Your goal: Whenever the string "case" turns up in a line of the data below, copy that line.

━━━━━━━━

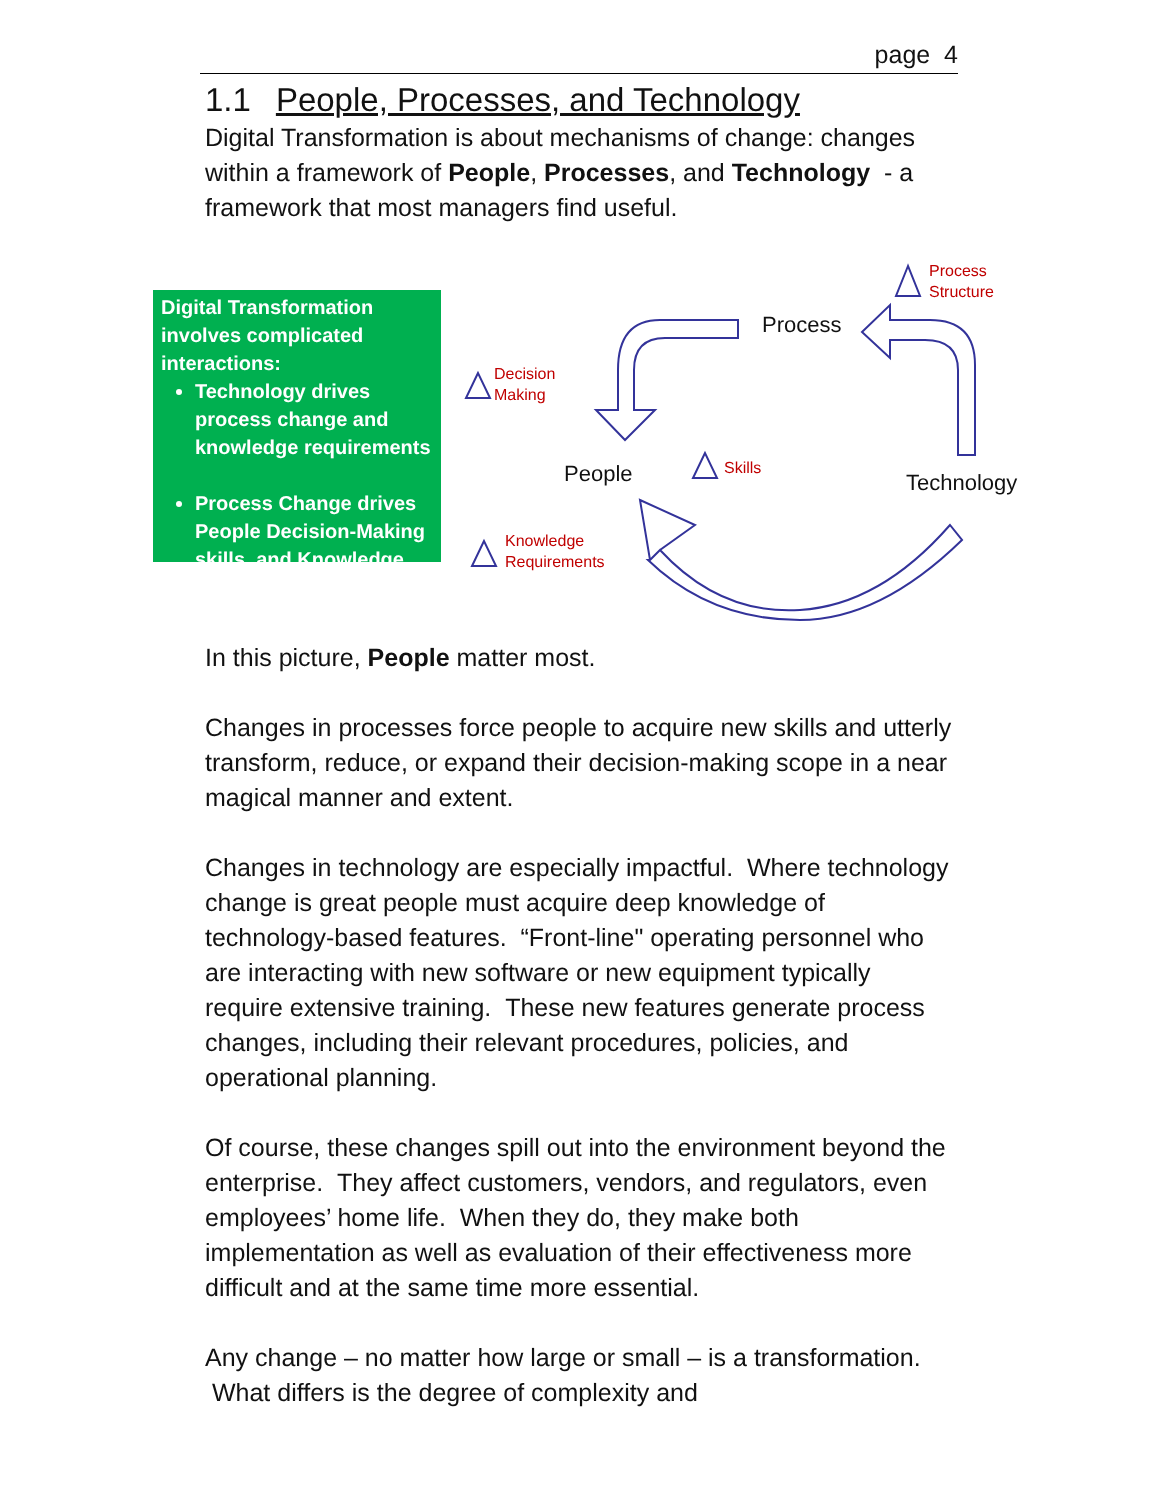page 4
1.1 People, Processes, and Technology
Digital Transformation is about mechanisms of change: changes within a framework of People, Processes, and Technology - a framework that most managers find useful.
Digital Transformation involves complicated interactions:
Technology drives process change and knowledge requirements
Process Change drives People Decision-Making skills, and Knowledge
Process
Structure
Process
Decision
Making
People Skills
Technology
Knowledge
Requirements
In this picture, People matter most.
Changes in processes force people to acquire new skills and utterly transform, reduce, or expand their decision-making scope in a near magical manner and extent.
Changes in technology are especially impactful. Where technology change is great people must acquire deep knowledge of technology-based features. “Front-line" operating personnel who are interacting with new software or new equipment typically require extensive training. These new features generate process changes, including their relevant procedures, policies, and operational planning.
Of course, these changes spill out into the environment beyond the enterprise. They affect customers, vendors, and regulators, even employees’ home life. When they do, they make both implementation as well as evaluation of their effectiveness more difficult and at the same time more essential.
Any change – no matter how large or small – is a transformation. What differs is the degree of complexity and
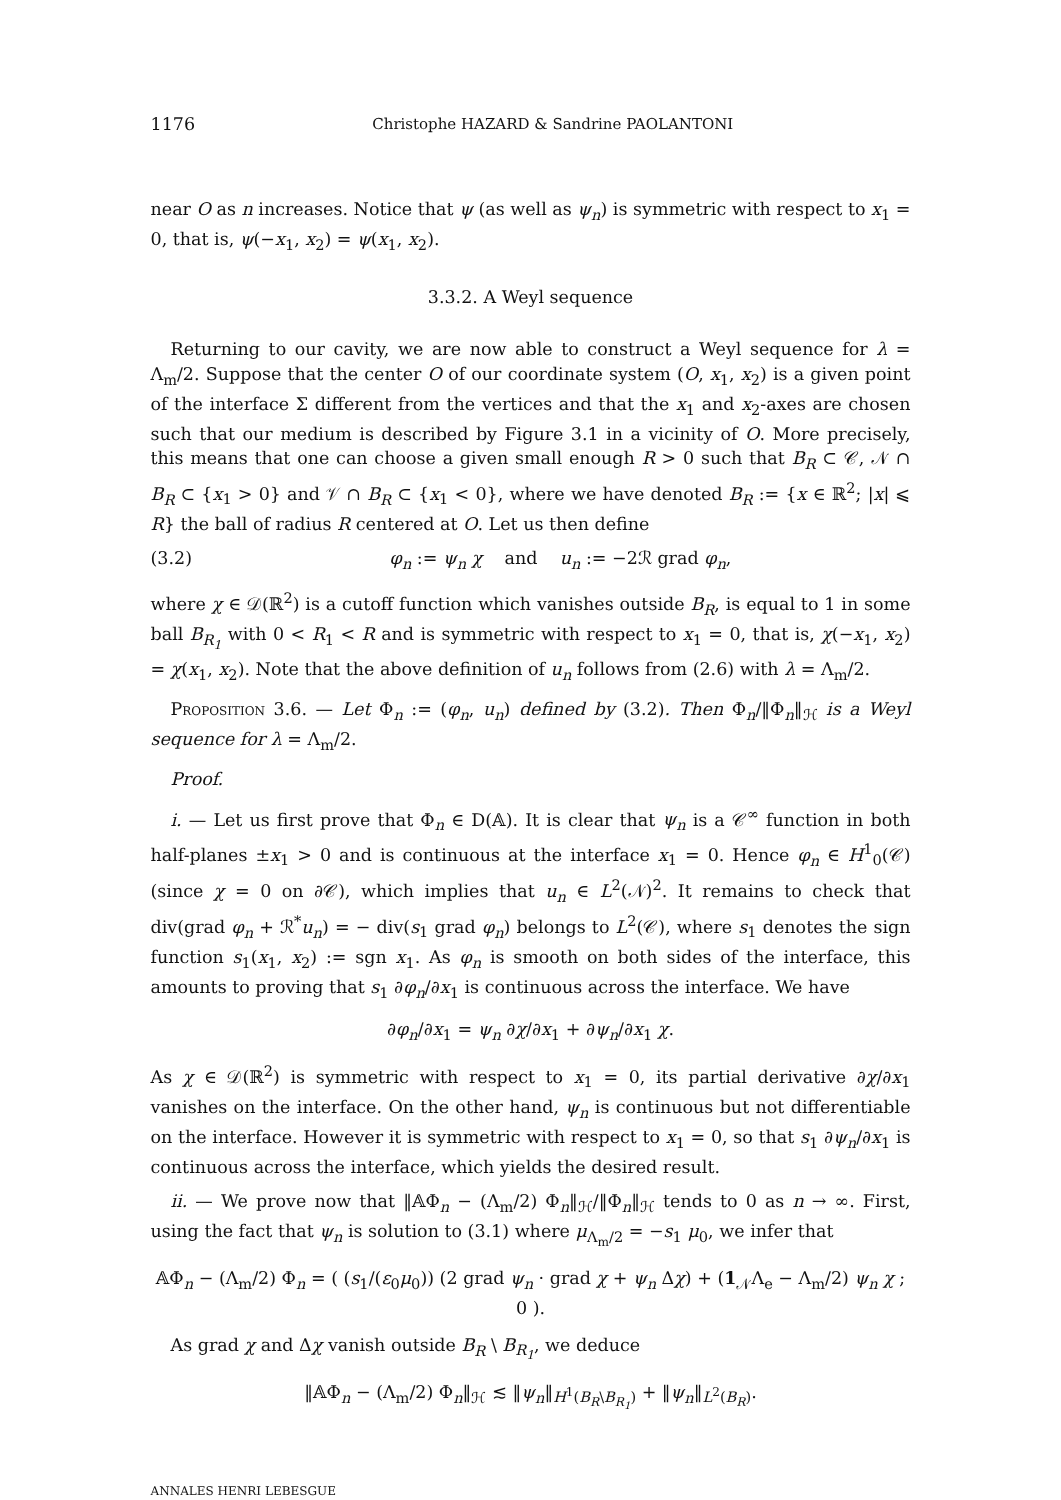1176 Christophe HAZARD & Sandrine PAOLANTONI
near O as n increases. Notice that ψ (as well as ψ<sub>n</sub>) is symmetric with respect to x<sub>1</sub> = 0, that is, ψ(−x<sub>1</sub>, x<sub>2</sub>) = ψ(x<sub>1</sub>, x<sub>2</sub>).
3.3.2. A Weyl sequence
Returning to our cavity, we are now able to construct a Weyl sequence for λ = Λ<sub>m</sub>/2. Suppose that the center O of our coordinate system (O, x<sub>1</sub>, x<sub>2</sub>) is a given point of the interface Σ different from the vertices and that the x<sub>1</sub> and x<sub>2</sub>-axes are chosen such that our medium is described by Figure 3.1 in a vicinity of O. More precisely, this means that one can choose a given small enough R > 0 such that B<sub>R</sub> ⊂ 𝒞, 𝒩 ∩ B<sub>R</sub> ⊂ {x<sub>1</sub> > 0} and 𝒱 ∩ B<sub>R</sub> ⊂ {x<sub>1</sub> < 0}, where we have denoted B<sub>R</sub> := {x ∈ ℝ<sup>2</sup>; |x| ⩽ R} the ball of radius R centered at O. Let us then define
(3.2) φ<sub>n</sub> := ψ<sub>n</sub> χ and u<sub>n</sub> := −2ℛ grad φ<sub>n</sub>,
where χ ∈ 𝒟(ℝ<sup>2</sup>) is a cutoff function which vanishes outside B<sub>R</sub>, is equal to 1 in some ball B<sub>R<sub>1</sub></sub> with 0 < R<sub>1</sub> < R and is symmetric with respect to x<sub>1</sub> = 0, that is, χ(−x<sub>1</sub>, x<sub>2</sub>) = χ(x<sub>1</sub>, x<sub>2</sub>). Note that the above definition of u<sub>n</sub> follows from (2.6) with λ = Λ<sub>m</sub>/2.
Proposition 3.6. — Let Φ<sub>n</sub> := (φ<sub>n</sub>, u<sub>n</sub>) defined by (3.2). Then Φ<sub>n</sub>/‖Φ<sub>n</sub>‖<sub>ℋ</sub> is a Weyl sequence for λ = Λ<sub>m</sub>/2.
Proof.
i. — Let us first prove that Φ<sub>n</sub> ∈ D(𝔸). It is clear that ψ<sub>n</sub> is a 𝒞<sup>∞</sup> function in both half-planes ±x<sub>1</sub> > 0 and is continuous at the interface x<sub>1</sub> = 0. Hence φ<sub>n</sub> ∈ H<sup>1</sup><sub>0</sub>(𝒞) (since χ = 0 on ∂𝒞), which implies that u<sub>n</sub> ∈ L<sup>2</sup>(𝒩)<sup>2</sup>. It remains to check that div(grad φ<sub>n</sub> + ℛ<sup>*</sup>u<sub>n</sub>) = − div(s<sub>1</sub> grad φ<sub>n</sub>) belongs to L<sup>2</sup>(𝒞), where s<sub>1</sub> denotes the sign function s<sub>1</sub>(x<sub>1</sub>, x<sub>2</sub>) := sgn x<sub>1</sub>. As φ<sub>n</sub> is smooth on both sides of the interface, this amounts to proving that s<sub>1</sub> ∂φ<sub>n</sub>/∂x<sub>1</sub> is continuous across the interface. We have
∂φ<sub>n</sub>/∂x<sub>1</sub> = ψ<sub>n</sub> ∂χ/∂x<sub>1</sub> + ∂ψ<sub>n</sub>/∂x<sub>1</sub> χ.
As χ ∈ 𝒟(ℝ<sup>2</sup>) is symmetric with respect to x<sub>1</sub> = 0, its partial derivative ∂χ/∂x<sub>1</sub> vanishes on the interface. On the other hand, ψ<sub>n</sub> is continuous but not differentiable on the interface. However it is symmetric with respect to x<sub>1</sub> = 0, so that s<sub>1</sub> ∂ψ<sub>n</sub>/∂x<sub>1</sub> is continuous across the interface, which yields the desired result.
ii. — We prove now that ‖𝔸Φ<sub>n</sub> − (Λ<sub>m</sub>/2) Φ<sub>n</sub>‖<sub>ℋ</sub>/‖Φ<sub>n</sub>‖<sub>ℋ</sub> tends to 0 as n → ∞. First, using the fact that ψ<sub>n</sub> is solution to (3.1) where μ<sub>Λ<sub>m</sub>/2</sub> = −s<sub>1</sub> μ<sub>0</sub>, we infer that
𝔸Φ<sub>n</sub> − (Λ<sub>m</sub>/2) Φ<sub>n</sub> = ( (s<sub>1</sub>/(ε<sub>0</sub>μ<sub>0</sub>)) (2 grad ψ<sub>n</sub> · grad χ + ψ<sub>n</sub> Δχ) + (1<sub>𝒩</sub>Λ<sub>e</sub> − Λ<sub>m</sub>/2) ψ<sub>n</sub> χ ; 0 ).
As grad χ and Δχ vanish outside B<sub>R</sub> \ B<sub>R<sub>1</sub></sub>, we deduce
‖𝔸Φ<sub>n</sub> − (Λ<sub>m</sub>/2) Φ<sub>n</sub>‖<sub>ℋ</sub> ≲ ‖ψ<sub>n</sub>‖<sub>H<sup>1</sup>(B<sub>R</sub>\B<sub>R<sub>1</sub></sub>)</sub> + ‖ψ<sub>n</sub>‖<sub>L<sup>2</sup>(B<sub>R</sub>)</sub>.
ANNALES HENRI LEBESGUE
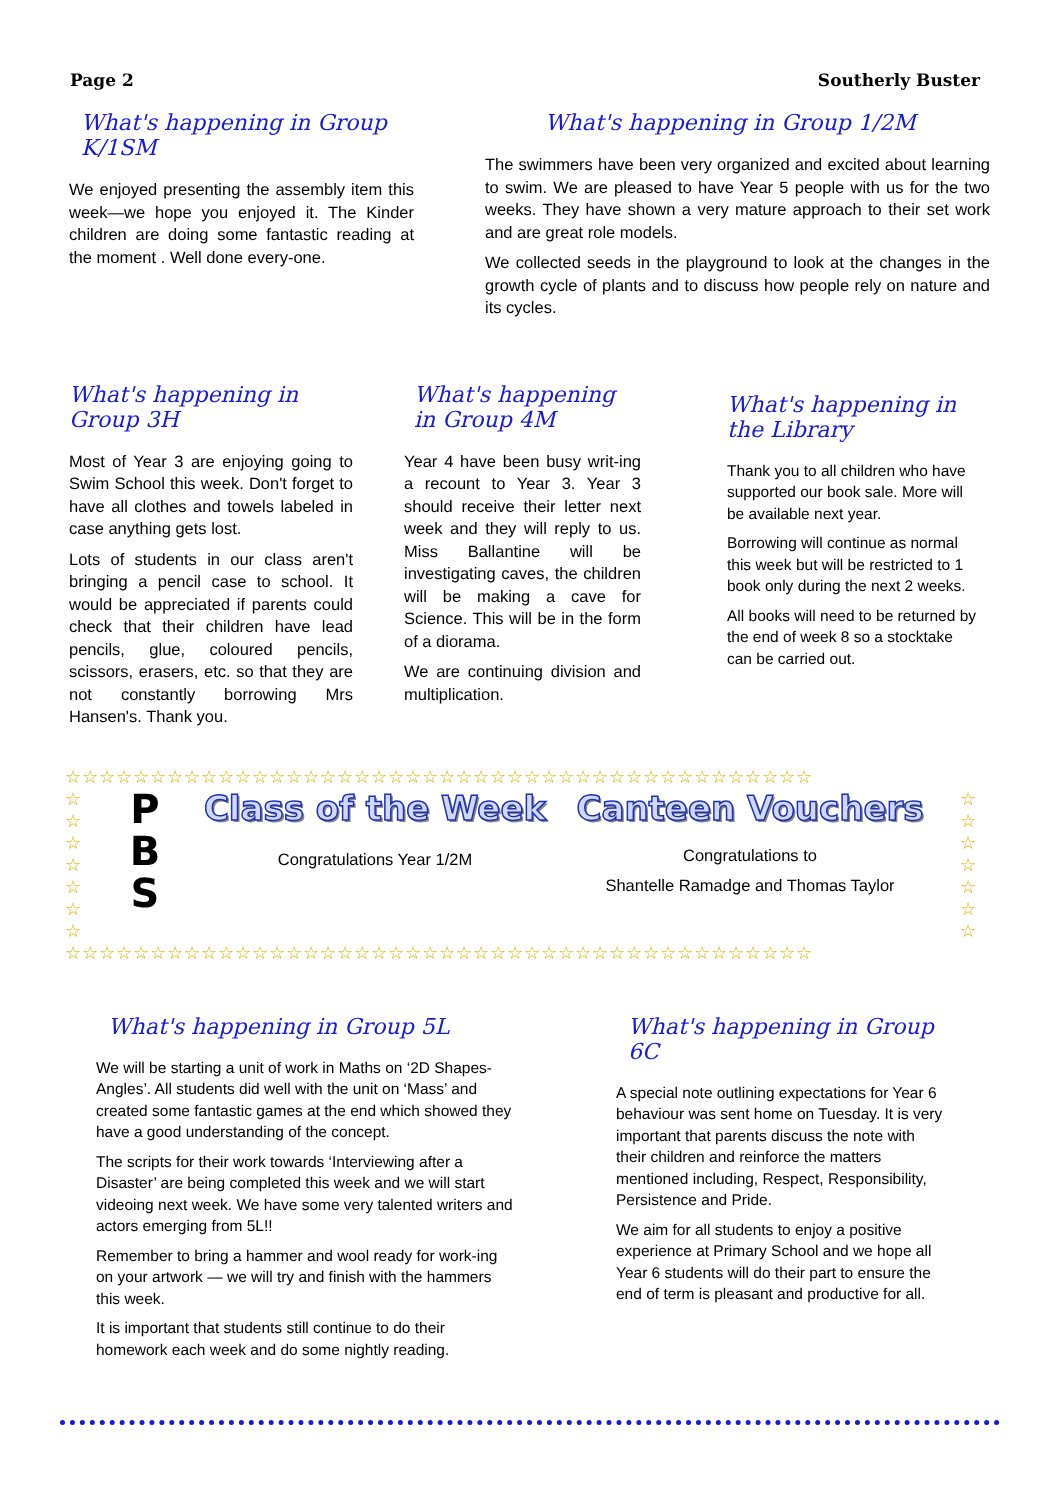Page 2 Southerly Buster
What's happening in Group K/1SM
We enjoyed presenting the assembly item this week—we hope you enjoyed it. The Kinder children are doing some fantastic reading at the moment . Well done every-one.
What's happening in Group 1/2M
The swimmers have been very organized and excited about learning to swim. We are pleased to have Year 5 people with us for the two weeks. They have shown a very mature approach to their set work and are great role models.
We collected seeds in the playground to look at the changes in the growth cycle of plants and to discuss how people rely on nature and its cycles.
What's happening in Group 3H
Most of Year 3 are enjoying going to Swim School this week. Don't forget to have all clothes and towels labeled in case anything gets lost.
Lots of students in our class aren't bringing a pencil case to school. It would be appreciated if parents could check that their children have lead pencils, glue, coloured pencils, scissors, erasers, etc. so that they are not constantly borrowing Mrs Hansen's. Thank you.
What's happening in Group 4M
Year 4 have been busy writ-ing a recount to Year 3. Year 3 should receive their letter next week and they will reply to us. Miss Ballantine will be investigating caves, the children will be making a cave for Science. This will be in the form of a diorama.
We are continuing division and multiplication.
What's happening in the Library
Thank you to all children who have supported our book sale. More will be available next year.
Borrowing will continue as normal this week but will be restricted to 1 book only during the next 2 weeks.
All books will need to be returned by the end of week 8 so a stocktake can be carried out.
☆☆☆☆☆☆☆☆☆☆☆☆☆☆☆☆☆☆☆☆☆☆☆☆☆☆☆☆☆☆☆☆☆☆☆☆☆☆☆☆☆☆☆☆
☆
☆
☆
☆
☆
☆
☆
P
B
S
Class of the Week
Congratulations Year 1/2M
Canteen Vouchers
Congratulations to
Shantelle Ramadge and Thomas Taylor
☆
☆
☆
☆
☆
☆
☆
☆☆☆☆☆☆☆☆☆☆☆☆☆☆☆☆☆☆☆☆☆☆☆☆☆☆☆☆☆☆☆☆☆☆☆☆☆☆☆☆☆☆☆☆
What's happening in Group 5L
We will be starting a unit of work in Maths on ‘2D Shapes-Angles’. All students did well with the unit on ‘Mass’ and created some fantastic games at the end which showed they have a good understanding of the concept.
The scripts for their work towards ‘Interviewing after a Disaster’ are being completed this week and we will start videoing next week. We have some very talented writers and actors emerging from 5L!!
Remember to bring a hammer and wool ready for work-ing on your artwork — we will try and finish with the hammers this week.
It is important that students still continue to do their homework each week and do some nightly reading.
What's happening in Group 6C
A special note outlining expectations for Year 6 behaviour was sent home on Tuesday. It is very important that parents discuss the note with their children and reinforce the matters mentioned including, Respect, Responsibility, Persistence and Pride.
We aim for all students to enjoy a positive experience at Primary School and we hope all Year 6 students will do their part to ensure the end of term is pleasant and productive for all.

━━━━━━━━

The completed task:
Most of Year 3 are enjoying going to Swim School this week. Don't forget to have all clothes and towels labeled in case anything gets lost.
Lots of students in our class aren't bringing a pencil case to school. It would be appreciated if parents could check that their children have lead pencils, glue, coloured pencils, scissors, erasers, etc. so that they are not constantly borrowing Mrs Hansen's. Thank you.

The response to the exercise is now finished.